Vitamin D Omega….what?

©By Dori Cranmore R.N.

Omega 3, Omega 6, Omega 9, EFA’s, EPA’s, DHA’s, Good fats, Bad fats….can be confusing and what does it all mean to our overall health? 

EFA’s are the Fatty Acids that are Essential for our body’s many functions and come in many forms.

At one time fats were hard to find as there were no processed oils and wild game is naturally lean. Fats used to be a luxury so if you were prosperous enough you were considered in “fat city” or “living off the fat of the land”.  Today, fats are easy to obtain, but what fats do our bodies really need to maintain health?

Omega 3 is the single most important essential nutrient that is almost entirely missing from our modern day diets.  There is now overwhelming evidence from thousands of clinical studies that Omega 3 can improve health and help prevent inflammation and dis-ease — including lowering triglycerides, general heart benefits, improving brain function, as well as helping with diabetes, strokes, depression, arthritis, allergies, circulation problems, ADHD, autism, Alzheimer’s, skin disorders, gout, and many others.

“Omega 3 fatty acids benefit the heart of healthy people, and those at high risk of — or who have — cardiovascular disease.” — American Heart Association

            There are three main types of Omega 3 polyunsaturated fatty acids. EPA (eicosapentaenoic acid) and DHA (docosahexanoic acid), are both found in cold water fish (salmon, tuna, mackerel, krill, etc). The only plant foods that contain these are seaweed, algae and chia seeds.  The third is ALA (alpha-linolenic acid), actually a precursor to EPA and DHA, which is found in flaxseed oil, dark green leafy vegetables and some vegetable oils. Even if your body is in peak condition, you will only convert less than 20% of the ALA to EPA and DHA, so the only way to ensure getting the proper amount of EPA and DHA is to take it directly in the form of fish oil. Some studies on 100% salmon oil say that the body utilizes it more efficiently than other fish sources.  Now don’t confuse Cod Liver Oil with Fish oil.  Cod liver oil comes from the liver, whereas fish oil comes from the body of the fish. Cod liver oil is very high in Vitamin A — and if you take it, you should be very careful to do so in limited quantities since it is very easy to overdose on Vitamin A (with possible negative implications for your bones). More is not better with Cod Liver Oil.  The only way to get omega 3 without the 6 and 9 is by taking fish oil.  Recommended for health maintenance is 3000mg daily, (1000mg for children). A large 4oz salmon steak (baked properly with the skin on and eating the gray next to the skin) delivers about 84mg of omega 3.

            Sources of Omega 6 polyunsaturated fats include seeds, nuts, and refined vegetable oils, such as soy that is used in most snack foods, crackers, cookies and sweets.  Soybean oil alone is so prevalent in processed and fast foods that an astounding 20% of the calories in the American diet are estimated to come from this one source. 

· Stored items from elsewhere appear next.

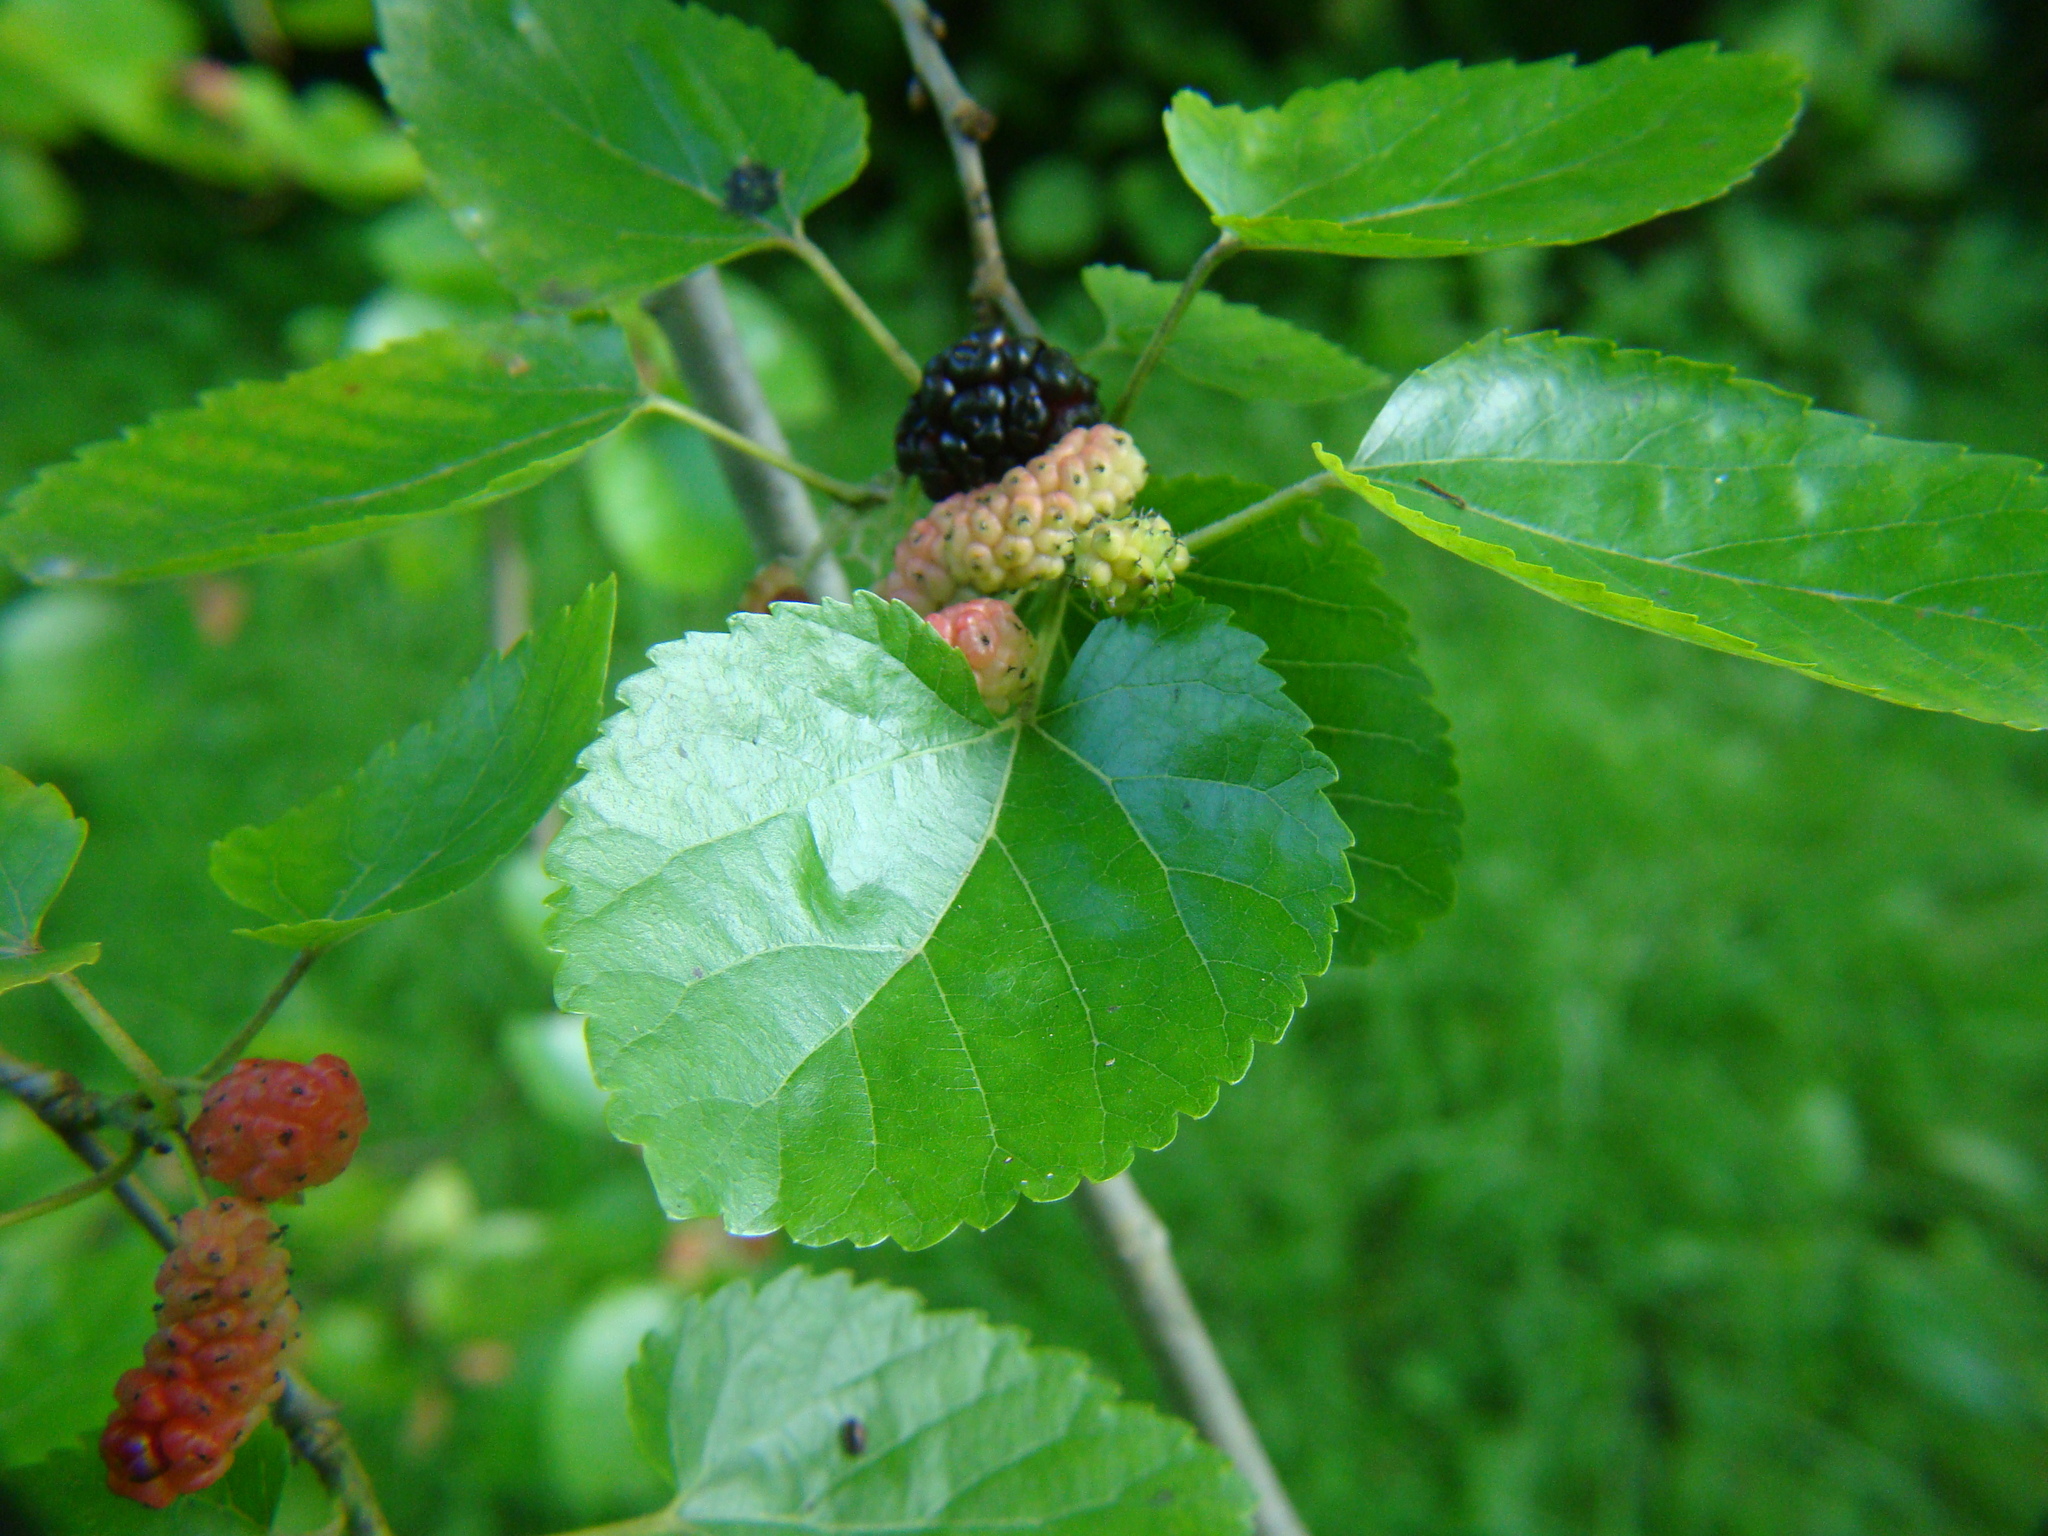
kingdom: Plantae
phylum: Tracheophyta
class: Magnoliopsida
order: Rosales
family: Moraceae
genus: Morus
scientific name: Morus alba
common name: White mulberry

            Dr. Andrew Weil says that our imbalance of the omega 3’s and 6’s may explain the rise of asthma,  coronary heart disease, many forms of cancer, auto-immunity and neurodegenerative diseases, obesity, depression, dyslexia, hyperactivity and violence.  Dr. Mercola says the ideal ratio of omega-6 to omega-3 fats is 1:1. Our ancestors evolved over millions of years on this ratio. Today, our ratio of omega-6 to omega-3 averages from 20:1 to 50:1!  That spells serious danger for you, and as is now (finally!) being reported throughout even the mainstream health media.  Researchers are now also linking inadequate intake of these omega-3 fats in pregnant women to premature birth and low birth weight.  Despite a growing body of evidence that DHA, is the essential structural ingredient of breast milk lacking in infant formulas, the Food and Drug Administration continues to ban its use in the U.S.

            There are many inferior brands of fish and cod liver oil on the market that, at best, you’ll be throwing your money away on because they have little real benefit, and at worse, can actually cause you harm over time because of the large amount of pollution and heavy metals present. Purity and potency mean everything when choosing Omega 3 oils. In my research I found Barlean’s, Carlson’s, Nature’s Sunshine and Vital Choice 100% Salmon Oil to be some of the purest. Make sure your brand has gone through molecular distillation.

            Fish oil is great for dogs – and cats! Veterinarians first used omega-3 fatty acids in the form of fish oil to treat canine allergies but now recommend it for a wide variety of conditions ranging from kidney disease to arthritis and high cholesterol. Adding fish oil to your dog’s food provides anti-inflammatory effects and can help relieve itching.

            Omega 9 is a monounsaturated fat known as oleic acid and found primarily in olive oil, emu oil and almonds. Omega-9 is a nonessential fatty acid, since it is produced naturally by the body when omega 3 and 6 are present. 

Omega 3 by itself is vitally important to help decrease inflammation, which is the cause of all dis-ease in our bodies.